### Consigna
Transcribe sin cambios el pasaje del fragmento sobre las uñas pintadas de rojo comprendido entre "Un día un baboso" y "peor el desplante.", ambos incluidos.

Un día un baboso me dijo que mis pies, con las uñas pintadas de rojo, parecían fresas con crema. Teníamos una relación; dices ese tipo de cosas cuando estás en una. Otro día, esperando el mismo comentario, pinté mis uñas de rojo, pero esta vez no hubo cumplido. Se burló de mí y dijo que parecían aguapanela con moras. Seguíamos en una relación, con la significativa diferencia de que esperaba un hijo suyo. Mi piel era la misma, y el esmalte industrializado, de componentes estandarizados, también. Cambió lo que él sentía por mí, pero no tuvo reparos en decirlo en tono hiriente y lastimar mis sentimientos. ¿Les dije que estaba embarazada en ese momento? Sí, lo hice. Eso hizo que se sintiera peor el desplante.

 

Muchos otros días, antes de ese día, otro baboso, aún mayormente baboso, a quien nunca le pedí su opinión, dijo de mis pies que eran horrorosos.

### Registros extraídos

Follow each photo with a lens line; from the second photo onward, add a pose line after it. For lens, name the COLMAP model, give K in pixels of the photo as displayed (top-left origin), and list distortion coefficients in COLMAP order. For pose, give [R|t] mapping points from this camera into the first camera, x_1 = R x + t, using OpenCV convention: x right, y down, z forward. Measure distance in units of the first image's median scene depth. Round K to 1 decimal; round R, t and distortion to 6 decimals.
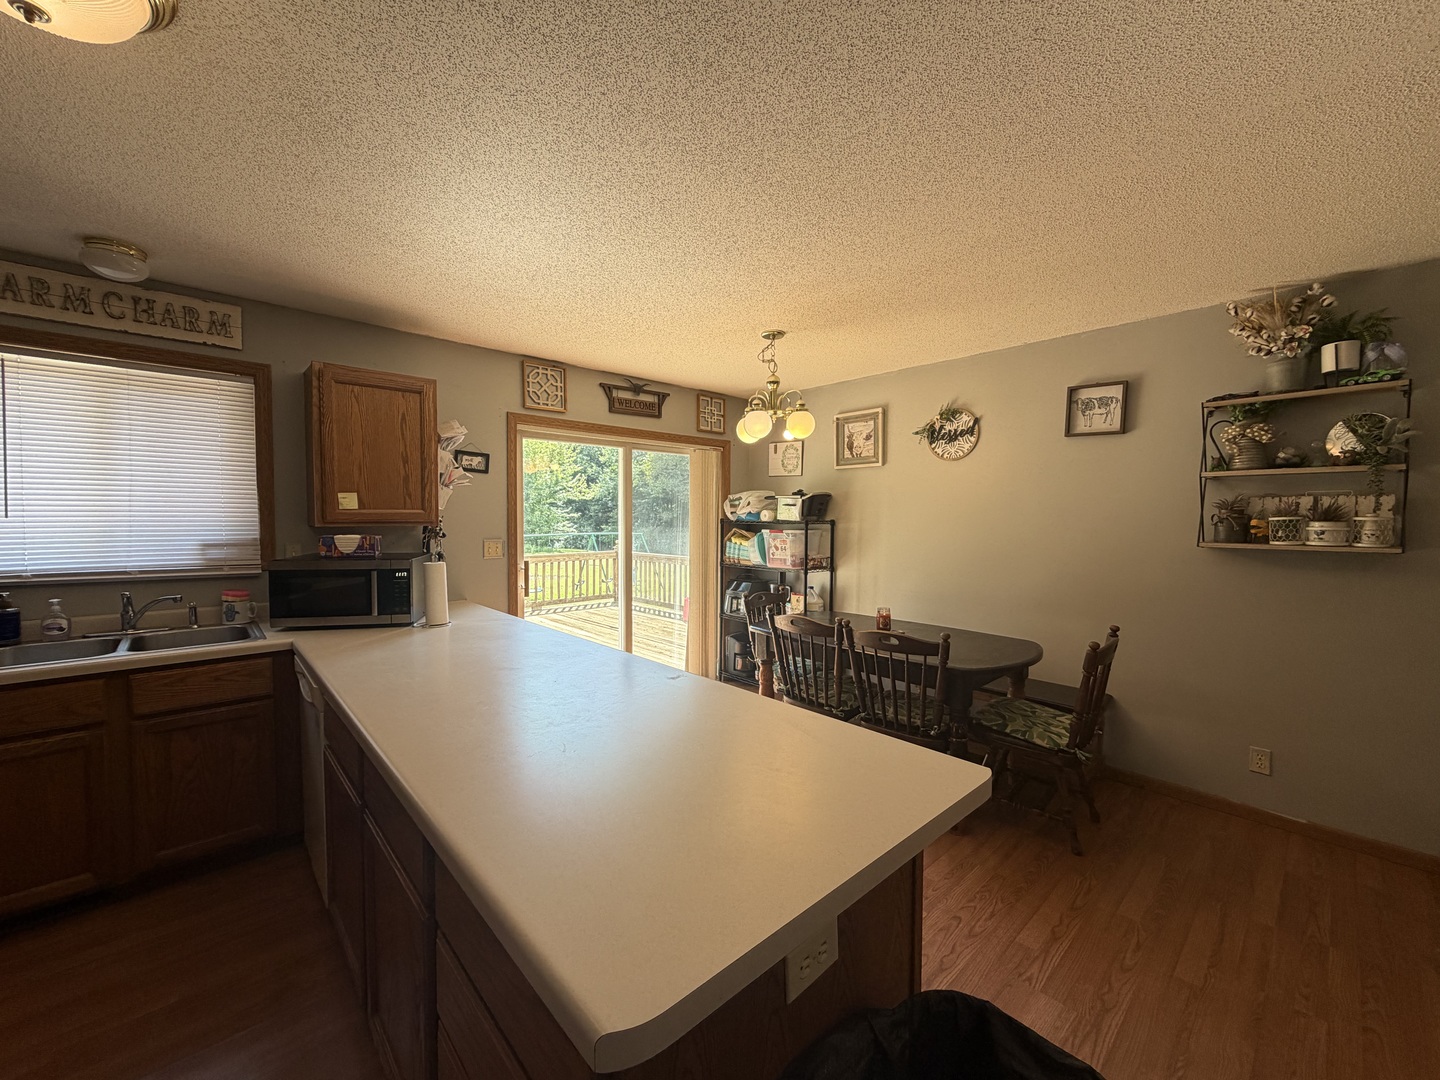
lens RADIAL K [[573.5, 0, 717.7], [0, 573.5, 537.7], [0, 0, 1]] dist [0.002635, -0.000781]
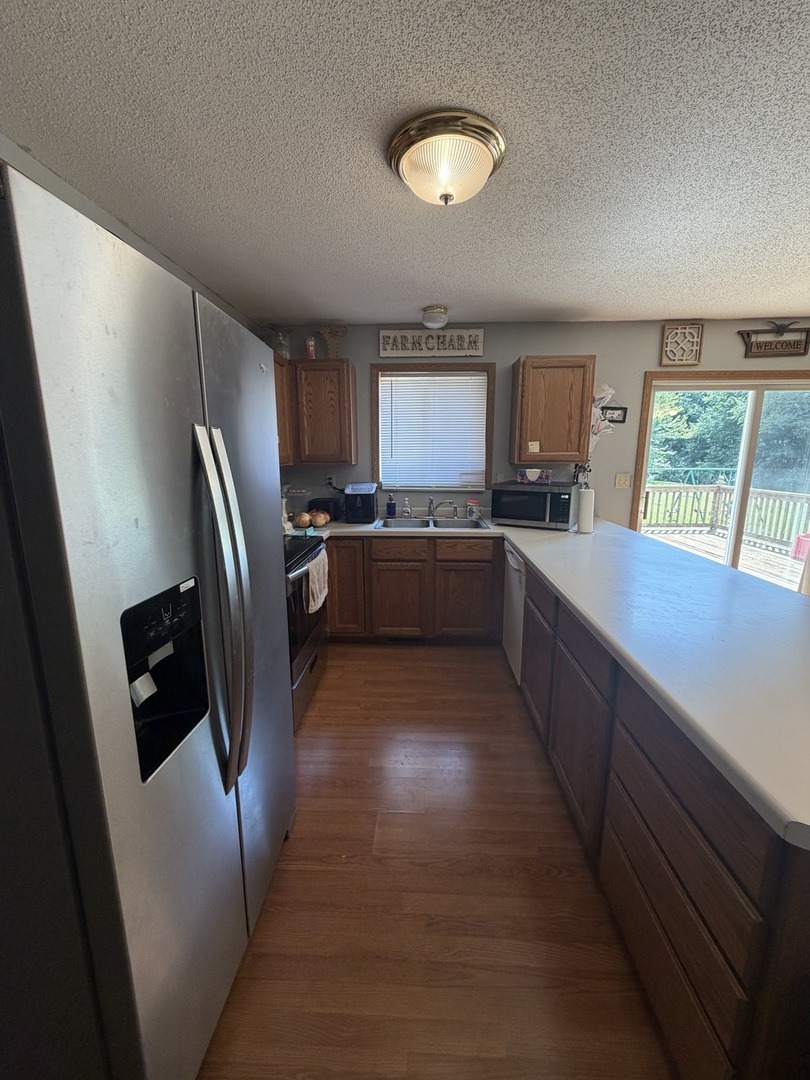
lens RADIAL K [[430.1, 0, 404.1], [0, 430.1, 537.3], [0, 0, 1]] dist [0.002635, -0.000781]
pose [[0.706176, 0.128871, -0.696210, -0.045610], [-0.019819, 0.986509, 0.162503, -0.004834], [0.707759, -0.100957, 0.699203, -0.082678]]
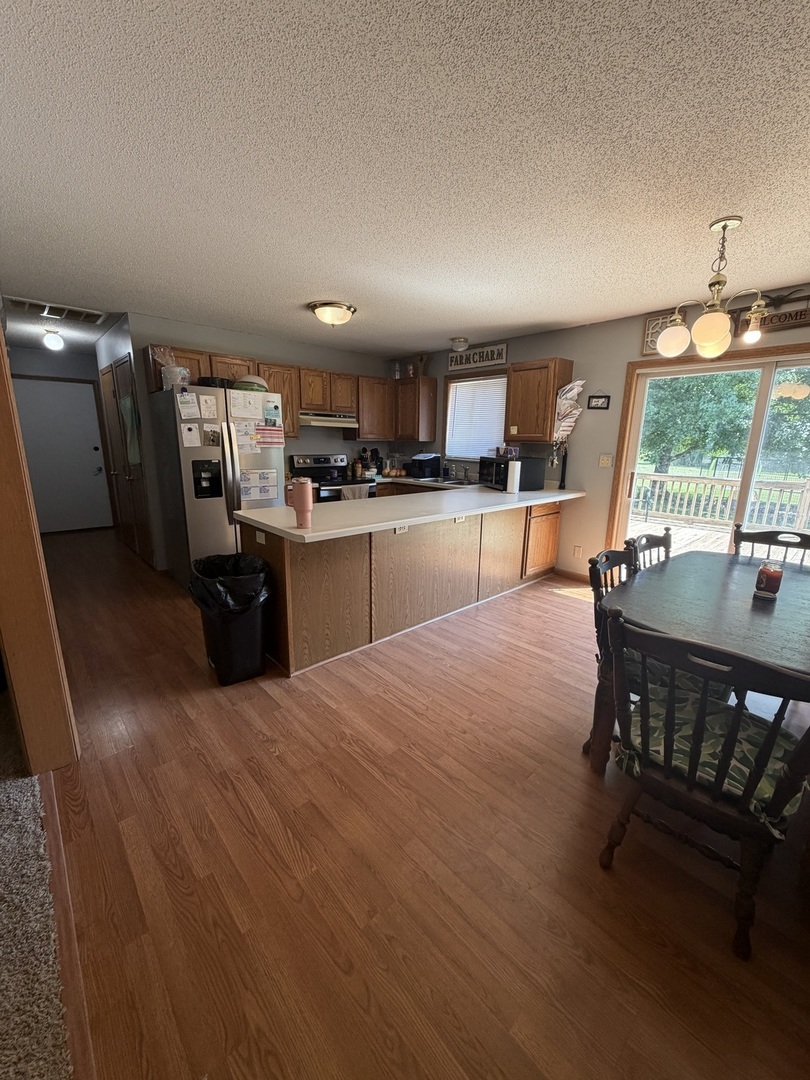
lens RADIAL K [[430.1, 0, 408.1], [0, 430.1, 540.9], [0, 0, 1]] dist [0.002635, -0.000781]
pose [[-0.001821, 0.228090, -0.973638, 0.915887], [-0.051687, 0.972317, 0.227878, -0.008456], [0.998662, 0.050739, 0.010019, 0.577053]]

### Solución desarrollada
Un día un baboso me dijo que mis pies, con las uñas pintadas de rojo, parecían fresas con crema. Teníamos una relación; dices ese tipo de cosas cuando estás en una. Otro día, esperando el mismo comentario, pinté mis uñas de rojo, pero esta vez no hubo cumplido. Se burló de mí y dijo que parecían aguapanela con moras. Seguíamos en una relación, con la significativa diferencia de que esperaba un hijo suyo. Mi piel era la misma, y el esmalte industrializado, de componentes estandarizados, también. Cambió lo que él sentía por mí, pero no tuvo reparos en decirlo en tono hiriente y lastimar mis sentimientos. ¿Les dije que estaba embarazada en ese momento? Sí, lo hice. Eso hizo que se sintiera peor el desplante.